When you’re a grandparent who is used to seeing your grandchildren, nothing is scarier than imagining not being able to visit with them. In some cases of divorce, the reality is that a grandparent may have less time with their grandchildren. Sometimes, they lose visitation altogether.
Some states, including Tennessee have their own unique laws regarding grandparent visitation and custody rights.
What are Tennessee’s grandparents’ rights laws?
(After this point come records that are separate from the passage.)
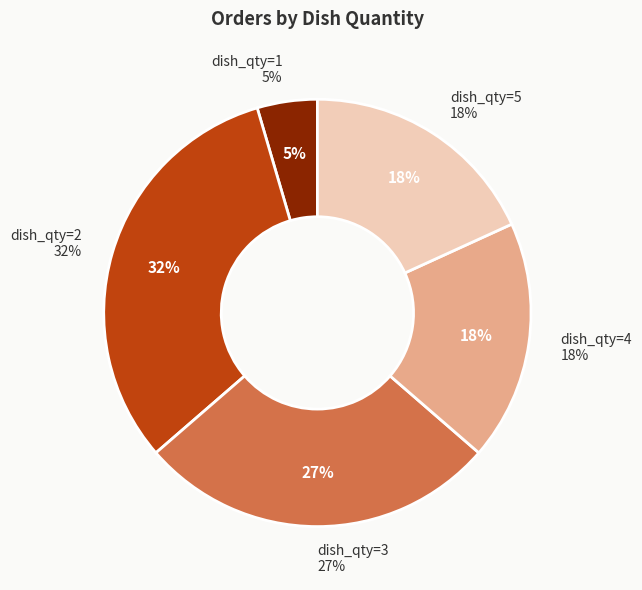

Which has a higher value, 5 or 2?

2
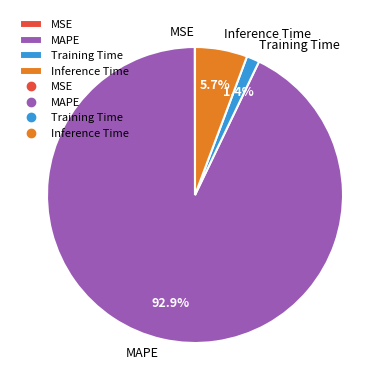

What is the majority slice?

MAPE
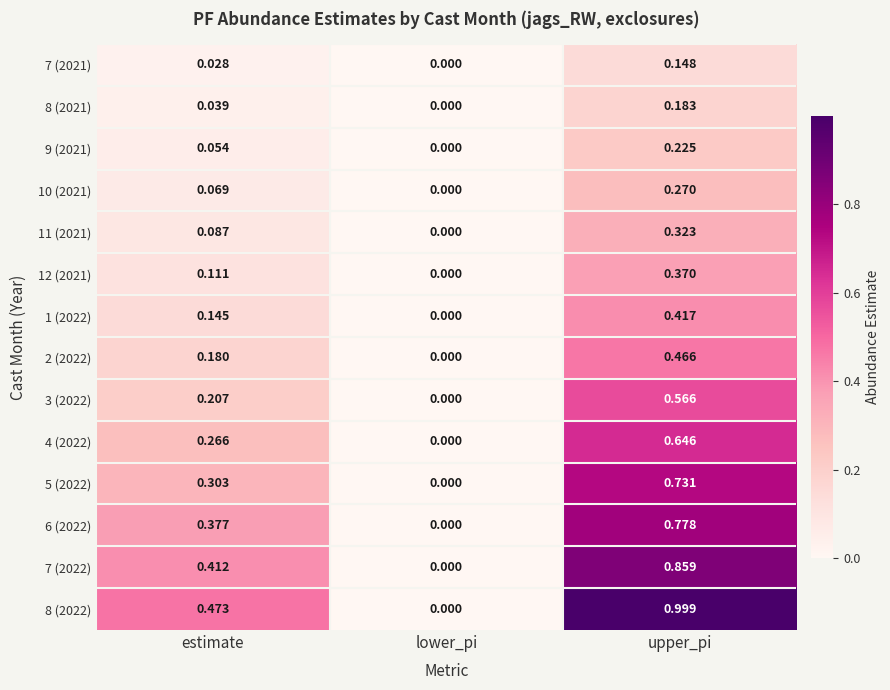

Which series changed the most between lower_pi and upper_pi?

8 (2022)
Tennessee has specific guidelines for grandparents who would like to obtain visitation. At least one of these guidelines must be met for a grandparent to receive visitation without the parents’ permission:
- Showing that the grandparent and grandchild had a significant relationship for a year
- Showing that another state granted visitation rights
- Showing that one of the parents has passed away
- Seeking custody due to the parents of the children getting divorced or never getting married
- Proving that the child lived with the grandparent for at least 12 months
- Abandonment by a parent for at least six months
When any of these six events happens, the court has the ability to grant a grandparent visitation or custody rights. In some cases, such as if a child is in danger, the court may award visitation more quickly.
It is important to note that parents do have some control over who sees their children. Though grandparents may petition for custody, the judge has the final say. If you’re a grandparent who would like to seek custody, make sure you have a strong case before you to go to court, so you can defend your request and take steps toward getting your visitation rights instated.